On the other hand, the conditions under which poll considers a socket available for writing are somewhat stricter:
- There should be free space in the send buffer.
- The amount of unsent data queued must be less than the
LOWAT
parameter. - The free space in the send buffer must be more than half the occupied space in the buffer.
The last condition is critical.
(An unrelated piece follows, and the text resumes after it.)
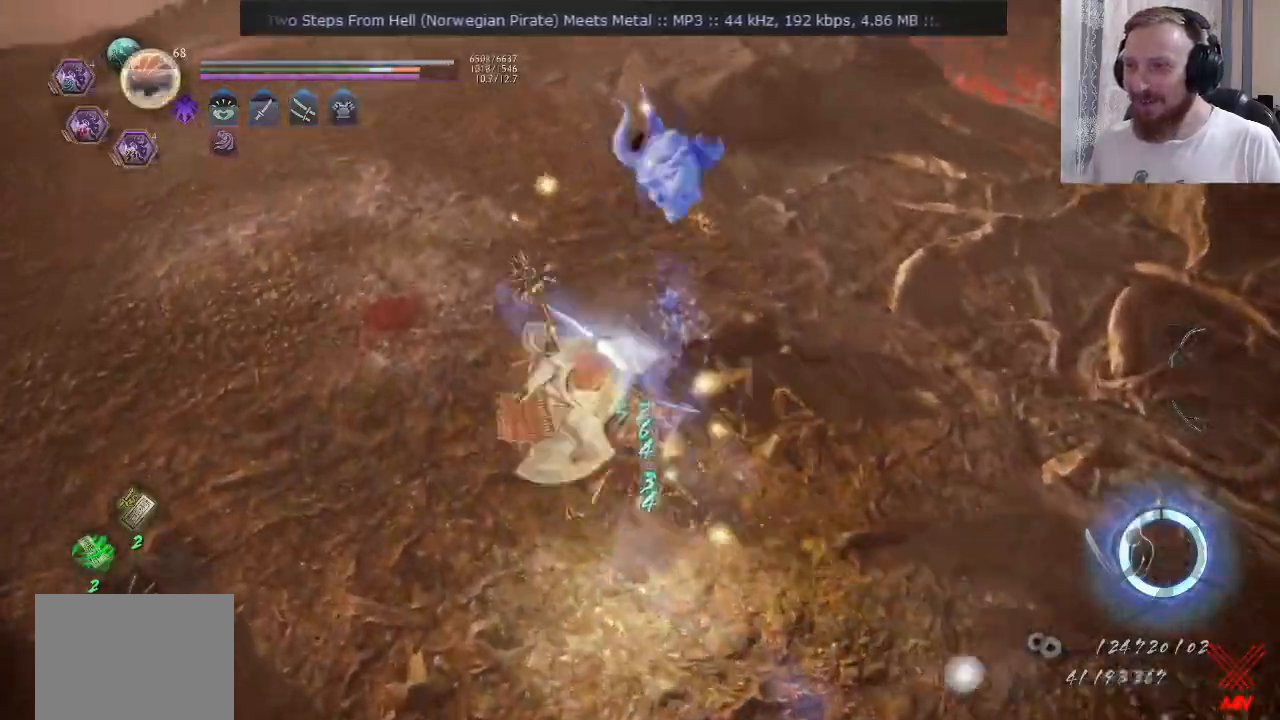
{"dt_ms": 501, "buttons": [], "left_stick": "right", "right_stick": "right", "events": [[34, "right_stick", "center"], [134, "left_stick", "center"], [167, "right_stick", "right"], [417, "left_stick", "right"]]}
After the send buffer is 100% full, it will be available for writing again not earlier than its fill level drops to at least 66%.
If we go back to tracking the behavior of NGINX, then in the second case, with c sendfile, we saw this:
08:24:21 sendfile (5, 9, [6024754], 45748730) = 1768041
We successfully sent 1.7 megabytes of data, which is close to 33% of 5 megabytes, our default value for the send buffer size wmem.
This threshold was probably set in Linux to avoid buffer replenishment too often. There is no need to "kick" the sending program after each sent byte.
Decision
Now we can say for sure when the problem happens:
- The send dispatch buffer is at least 66% full.
- The user download speed is low, and the buffer does not empty to 66% in 60 seconds.
- When this happens, the send buffer is not replenished, it is not considered writable, and the connection is timed out.
There are several ways to solve a problem.
One is to increase the
send_timeout
to, say, 280 seconds. Then, given the size of the send buffer, users whose speed is greater than 50Kb / s will not be disconnected due to a timeout.
Another option is to reduce the size of the send buffer
tcp_wmem
.
Well, the last option is to patch NGINX so that it reacts differently to the timeout. Instead of closing the connection immediately, you can look at the amount of data in the send buffer. This can be done using
ioctl(TIOCOUTQ)
. Then we can understand how quickly the buffer is emptied, and maybe give the connection a little more time.
Chris Branch prepared a patch for NGINX , which implements the option with the
send_minimum_rate
option, which allows you to determine how slow the download is allowed to the client.
findings
The Linux network stack is very complex. Although it usually works well, sometimes you can find surprises in it.
Not all even experienced programmers know all its insides. While we were dealing with this error, we realized that the assignment of timeouts for data recording requires special attention, it is impossible to just take and set timeouts for recording the same as for reading.
And now we know that due to the wmem values, unexpected timeouts can be obtained when sending data.